Здесь М. Булгаков начал писать для местного театра — нужны были революционные спектакли. Так появляются пьесы «Самооборона», «Братья Турбины», «Глиняные женихи», «Парижские коммунары». В письмах родным М. Булгаков подробно описывает свою жизнь во Владикавказе, свои первые литературные и театральные успехи, излагает свою литературную программу. 26 апреля 1921 года в письме к сестре Вере Булгаков доверительно сообщает, «как иногда мучительно» ему «приходится» в творческой работе, что творчество его «разделяется резко на две части: подлинное и вымученное», вымученное идет порой с успехом, а подлинное застревает в комиссиях.
Жизнь во Владикавказе была голодной, неустроенной, приходилось бороться за каждый «кусок» хлеба. Илья Эренбург вспоминал Владикавказ осенью 1920 года, когда он проездом останавливался в местной гостинице: «...все было загажено, поломано; стекол в окнах не было и нас обдувал холодный ветер. Город напоминал фронт. Обыватели шли на службу озабоченные, настороженные; они не понимали, что гражданская война идет к концу, и по привычке гадали, кто завтра ворвется в город» (И. Эренбург. Люди, годы, жизнь. Книги первая и вторая, М., 1961, С. 520). А в 1921 году здесь побывал Серафимович и нарисовал еще более безотрадную картину: «На станции под Владикавказом валяются по платформе, по путям сыпные вперемежку с умирающими от голода. У кассы — длинный хвост, и все, кто в череду, шагают через труп сыпного, который уже много часов лежит на грязном полу вокзала.
Положение безвыходное: денег совершенно нет, койки сокращены до минимума. Жалкие крохи, какие имеются, недостаточны даже, чтобы мертвецов вывозить.
Рабочие заволновались. Они отрывали крохи от своего жалкого заработка и несли в помощь голодным. На собраниях требовали экстренного обложения буржуазии. И добились этого обложения. Были собраны крупные суммы, и началась борьба с голодом и эпидемией. Стали подбирать голодных, сыпных, стали кормить, лечить, одевать».
Вот на этом фоне и развивалась творческая деятельность Михаила Булгакова. А тут еще М. Вокс не пропускал ни одного случая, чтоб не «уколоть», используя для этого даже успешные постановки пьес Булгакова в местном театре.
Наиболее шумный успех выпал на долю пьесы «Сыновья муллы», поставленной первым советским театром к майским дням 1921 года.

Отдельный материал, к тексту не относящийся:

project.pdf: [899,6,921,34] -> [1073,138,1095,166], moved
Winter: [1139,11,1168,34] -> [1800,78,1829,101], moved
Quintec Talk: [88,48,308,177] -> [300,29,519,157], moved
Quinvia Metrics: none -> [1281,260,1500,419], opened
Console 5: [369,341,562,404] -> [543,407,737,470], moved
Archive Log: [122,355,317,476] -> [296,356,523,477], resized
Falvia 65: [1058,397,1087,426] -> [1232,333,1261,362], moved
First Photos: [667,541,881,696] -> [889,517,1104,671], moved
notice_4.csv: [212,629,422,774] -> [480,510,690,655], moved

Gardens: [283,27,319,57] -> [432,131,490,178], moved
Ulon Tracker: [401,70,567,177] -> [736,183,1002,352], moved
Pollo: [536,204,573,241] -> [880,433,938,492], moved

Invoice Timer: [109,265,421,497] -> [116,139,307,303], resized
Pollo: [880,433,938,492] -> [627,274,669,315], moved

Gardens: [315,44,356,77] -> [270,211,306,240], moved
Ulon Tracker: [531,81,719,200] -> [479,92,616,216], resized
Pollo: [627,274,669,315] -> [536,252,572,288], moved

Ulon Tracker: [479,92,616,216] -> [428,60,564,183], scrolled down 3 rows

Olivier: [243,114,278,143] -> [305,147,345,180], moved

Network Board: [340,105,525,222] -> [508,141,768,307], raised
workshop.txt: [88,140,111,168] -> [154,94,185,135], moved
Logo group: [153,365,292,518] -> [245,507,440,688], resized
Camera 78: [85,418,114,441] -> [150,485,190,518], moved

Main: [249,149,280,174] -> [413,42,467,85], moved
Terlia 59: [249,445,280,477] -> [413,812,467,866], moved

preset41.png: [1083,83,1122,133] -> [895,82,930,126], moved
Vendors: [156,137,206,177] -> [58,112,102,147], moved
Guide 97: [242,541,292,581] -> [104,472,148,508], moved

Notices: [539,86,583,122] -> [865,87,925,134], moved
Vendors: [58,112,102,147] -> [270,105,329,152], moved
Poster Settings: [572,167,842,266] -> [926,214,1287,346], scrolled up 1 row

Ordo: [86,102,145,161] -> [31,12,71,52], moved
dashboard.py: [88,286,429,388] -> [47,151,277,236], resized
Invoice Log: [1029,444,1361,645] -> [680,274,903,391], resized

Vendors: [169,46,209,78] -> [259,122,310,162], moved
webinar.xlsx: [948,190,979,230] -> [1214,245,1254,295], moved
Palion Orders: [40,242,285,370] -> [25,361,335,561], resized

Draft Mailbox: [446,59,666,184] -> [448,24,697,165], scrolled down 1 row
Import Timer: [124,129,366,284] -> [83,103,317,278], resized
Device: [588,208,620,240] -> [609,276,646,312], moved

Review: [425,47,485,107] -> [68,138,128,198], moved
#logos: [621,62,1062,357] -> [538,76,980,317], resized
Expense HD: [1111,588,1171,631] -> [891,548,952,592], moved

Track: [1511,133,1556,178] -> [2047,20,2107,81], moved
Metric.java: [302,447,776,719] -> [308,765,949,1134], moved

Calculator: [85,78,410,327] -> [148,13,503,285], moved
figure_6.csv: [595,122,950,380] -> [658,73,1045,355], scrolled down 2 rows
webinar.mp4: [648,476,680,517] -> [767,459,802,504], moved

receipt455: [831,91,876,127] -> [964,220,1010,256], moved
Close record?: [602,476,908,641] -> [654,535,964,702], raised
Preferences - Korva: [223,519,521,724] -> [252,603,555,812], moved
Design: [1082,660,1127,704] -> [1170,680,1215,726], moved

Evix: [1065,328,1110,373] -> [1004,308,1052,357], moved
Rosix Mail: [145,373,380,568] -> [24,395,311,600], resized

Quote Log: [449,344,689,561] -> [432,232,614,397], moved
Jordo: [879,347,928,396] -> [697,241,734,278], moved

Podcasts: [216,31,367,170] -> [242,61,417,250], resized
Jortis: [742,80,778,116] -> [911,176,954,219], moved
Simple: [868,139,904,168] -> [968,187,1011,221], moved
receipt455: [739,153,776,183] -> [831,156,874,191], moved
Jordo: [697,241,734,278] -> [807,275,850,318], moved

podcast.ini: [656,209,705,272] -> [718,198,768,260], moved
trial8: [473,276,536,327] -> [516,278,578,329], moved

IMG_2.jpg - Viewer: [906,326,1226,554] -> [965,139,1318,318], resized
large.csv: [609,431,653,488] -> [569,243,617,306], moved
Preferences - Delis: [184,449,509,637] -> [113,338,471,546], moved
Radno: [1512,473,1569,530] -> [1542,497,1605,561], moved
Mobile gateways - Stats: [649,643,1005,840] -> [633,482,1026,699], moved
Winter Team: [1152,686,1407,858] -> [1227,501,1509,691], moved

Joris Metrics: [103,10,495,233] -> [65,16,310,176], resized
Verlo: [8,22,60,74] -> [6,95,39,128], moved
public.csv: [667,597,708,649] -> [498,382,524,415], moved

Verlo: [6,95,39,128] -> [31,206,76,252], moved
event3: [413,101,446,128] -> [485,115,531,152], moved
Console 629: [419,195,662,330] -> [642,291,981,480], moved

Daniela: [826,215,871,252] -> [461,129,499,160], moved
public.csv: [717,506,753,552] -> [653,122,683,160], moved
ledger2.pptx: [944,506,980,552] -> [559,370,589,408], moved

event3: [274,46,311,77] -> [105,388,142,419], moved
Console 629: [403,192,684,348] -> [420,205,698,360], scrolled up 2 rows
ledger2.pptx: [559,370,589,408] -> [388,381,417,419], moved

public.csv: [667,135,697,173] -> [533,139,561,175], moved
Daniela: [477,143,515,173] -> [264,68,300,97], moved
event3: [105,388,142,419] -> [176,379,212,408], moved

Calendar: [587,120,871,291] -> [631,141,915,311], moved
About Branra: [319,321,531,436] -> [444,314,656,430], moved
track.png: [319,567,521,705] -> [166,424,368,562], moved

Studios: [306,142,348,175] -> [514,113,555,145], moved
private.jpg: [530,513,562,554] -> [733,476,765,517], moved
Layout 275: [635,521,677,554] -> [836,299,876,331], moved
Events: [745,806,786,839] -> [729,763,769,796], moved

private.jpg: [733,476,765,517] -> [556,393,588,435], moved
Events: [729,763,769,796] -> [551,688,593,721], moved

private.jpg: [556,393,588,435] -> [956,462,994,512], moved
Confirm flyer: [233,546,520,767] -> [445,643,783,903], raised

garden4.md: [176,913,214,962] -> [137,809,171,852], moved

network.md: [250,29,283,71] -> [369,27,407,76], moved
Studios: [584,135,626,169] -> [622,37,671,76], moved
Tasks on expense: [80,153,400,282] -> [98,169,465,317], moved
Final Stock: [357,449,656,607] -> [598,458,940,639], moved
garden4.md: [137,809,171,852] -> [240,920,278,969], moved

Наступили трудные дни, полные противоречивых размышлений. По всему чувствовалось, что Владикавказ исчерпал себя. Булгаков давно подумывал оставить его. Но куда ехать? В Киев? В Москву? Эти вопросы вставали перед ним, но он никак не мог решиться... Семья разбросана по разным городам страны, сестры уехали из Киева, живут в Москве, Петербурге, братья покинули Россию с деникинцами...
Булгаков давно мечтал о Москве, твердо уверенный в том, что в столице не должно быть такого бедственного положения для писателя.
Однако Москва встретила его холодно.
17 ноября 1921 года Михаил Булгаков сообщает матери о том, какую «каторжно-рабочую жизнь» он ведет в Москве, где идет «бешеная борьба за существование и приспособление к новым условиям жизни». Но через несколько месяцев дела стали налаживаться. 26 марта 1922 года в Берлине вышел первый номер газеты «Накануне», а в Москве создана московская редакция, которая должна была поставлять материалы о столице, Киеве, Петрограде и других городах Союза.